Thursday 29 April 2010

Little Shop That Could


Charles Byrne Musik Instrumente has lived inconspicuously on Stephens Street for over a hundred years, but has less German history than the name suggests.


After stretching to press the door bell, we were let in and Charles Byrne himself told us about the beginnings of the shop, "The business started with my grandfather who got it in 1900 for repairing Egan Harps, so my family goes that far back connected with the music world."


Over the years the shop began selling instruments as well as repairing, until someone let fire to the building through the letterbox in 1992. His wife Maria told us, "It was a sad lost. But we were also very lucky. We could've been in the place working."

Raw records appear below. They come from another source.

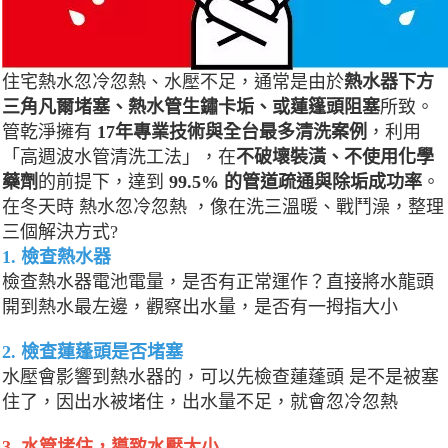
住宅熱水忽冷忽熱、水壓不足，通常是由於
熱水器下方
三角凡爾堵塞、熱水管生鏽卡垢、或蓮篷頭阻塞
所致。
管乾淨擁有
17年專業技術與全台最多清洗案例
，利用
「高週波水管清洗工法」，在
不破壞裝潢、不使用化學
藥劑
的前提下，達到
99.5% 的管道疏通與除垢成功率
。
在冬天時 熱水忽冷忽熱 ，像在洗三溫暖、戰鬥澡，整理
三個解決方式?️
1. 檢查熱水器
檢查熱水器電池電量，是否有正常運作？直接將水龍頭
開到熱水最左邊，觀察出水量，是否有一拇指大小
2. 檢查蓮蓬頭是否堵塞
水壓會影響到熱水器的，可以先檢查蓮蓬頭 是不是被塞
住了，因出水被堵住，出水量不足，就會忽冷忽熱
3. 水管堵住，導致水壓太小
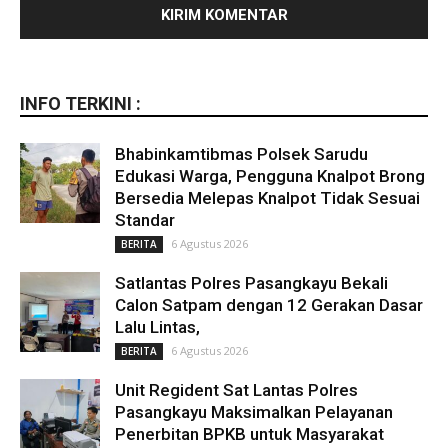
INFO TERKINI :
Bhabinkamtibmas Polsek Sarudu
Edukasi Warga, Pengguna Knalpot Brong
Bersedia Melepas Knalpot Tidak Sesuai
Standar
6 Agustus 2026
BERITA
Satlantas Polres Pasangkayu Bekali
Calon Satpam dengan 12 Gerakan Dasar
Lalu Lintas,
6 Agustus 2026
BERITA
Unit Regident Sat Lantas Polres
Pasangkayu Maksimalkan Pelayanan
Penerbitan BPKB untuk Masyarakat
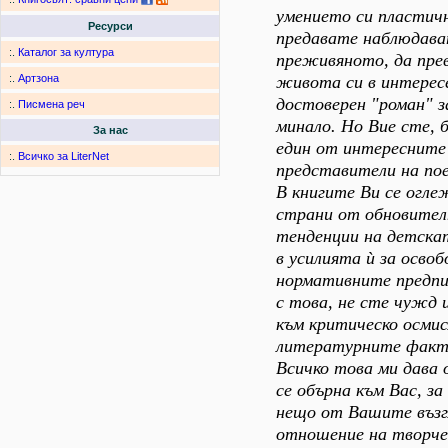
умението си пластич
Ресурси
предавате наблюдава
:.
Каталог за култура
преживяното, да пр
живота си в интерес
:.
Артзона
достоверен "роман" з
:.
Писмена реч
минало. Но Вие сте, б
За нас
един от интересните
:.
Всичко за LiterNet
представители на пое
В книгите Ви се огл
страни от обновите
тенденции на детска
в усилията ѝ за осво
нормативните предпи
с това, не сте чужд
към критическо осмис
литературните факти
Всичко това ми дава 
се обърна към Вас, за
нещо от Вашите възг
отношение на творче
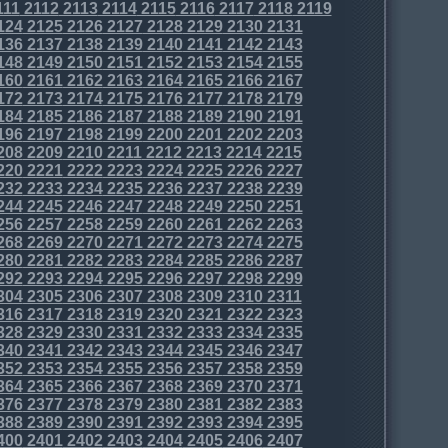
111
2112
2113
2114
2115
2116
2117
2118
2119
124
2125
2126
2127
2128
2129
2130
2131
136
2137
2138
2139
2140
2141
2142
2143
148
2149
2150
2151
2152
2153
2154
2155
160
2161
2162
2163
2164
2165
2166
2167
172
2173
2174
2175
2176
2177
2178
2179
184
2185
2186
2187
2188
2189
2190
2191
196
2197
2198
2199
2200
2201
2202
2203
208
2209
2210
2211
2212
2213
2214
2215
220
2221
2222
2223
2224
2225
2226
2227
232
2233
2234
2235
2236
2237
2238
2239
244
2245
2246
2247
2248
2249
2250
2251
256
2257
2258
2259
2260
2261
2262
2263
268
2269
2270
2271
2272
2273
2274
2275
280
2281
2282
2283
2284
2285
2286
2287
292
2293
2294
2295
2296
2297
2298
2299
304
2305
2306
2307
2308
2309
2310
2311
316
2317
2318
2319
2320
2321
2322
2323
328
2329
2330
2331
2332
2333
2334
2335
340
2341
2342
2343
2344
2345
2346
2347
352
2353
2354
2355
2356
2357
2358
2359
364
2365
2366
2367
2368
2369
2370
2371
376
2377
2378
2379
2380
2381
2382
2383
388
2389
2390
2391
2392
2393
2394
2395
400
2401
2402
2403
2404
2405
2406
2407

Geraldine, their daughter, added, "It was an opportunity as well. We had been here one hundred odd years and you do accumulate a lot of junk in that time. Since then there's been a lot of new things, a lot of changes. It rejuvenated the place as well."


Charles said, "After the fire Geraldine said she'd stay with us and help straighten things out. So I grabbed one arm and my wife grabbed the other and we says ‘You're in!’ and we have no regrets. She is excellent.”


You might expect a hundred year old shop to have a sort of dusty charm but Charles Byrne Musik Instrumente also have a website, blog and twitter.


On our visit, Peter Peterson from Washington State visited, “I came here for a low whistle. I've never seen them in a shop before."


But it's not only tourists that visit, Charles says, "I'm seeing grandchildren and great grand children of my first customers coming in so that shows ya I'm getting old. People make a special effort to shop here, that's how we're still in business."


"There's people who trust dad and wont go anywhere else,” beams Geraldine.


As we were leaving, being forced (ok maybe not ‘forced) to take a sweet and a calender, a German tourist inquires about the name, Charles tells her with a wink that he added the name for a laugh with a German supplier.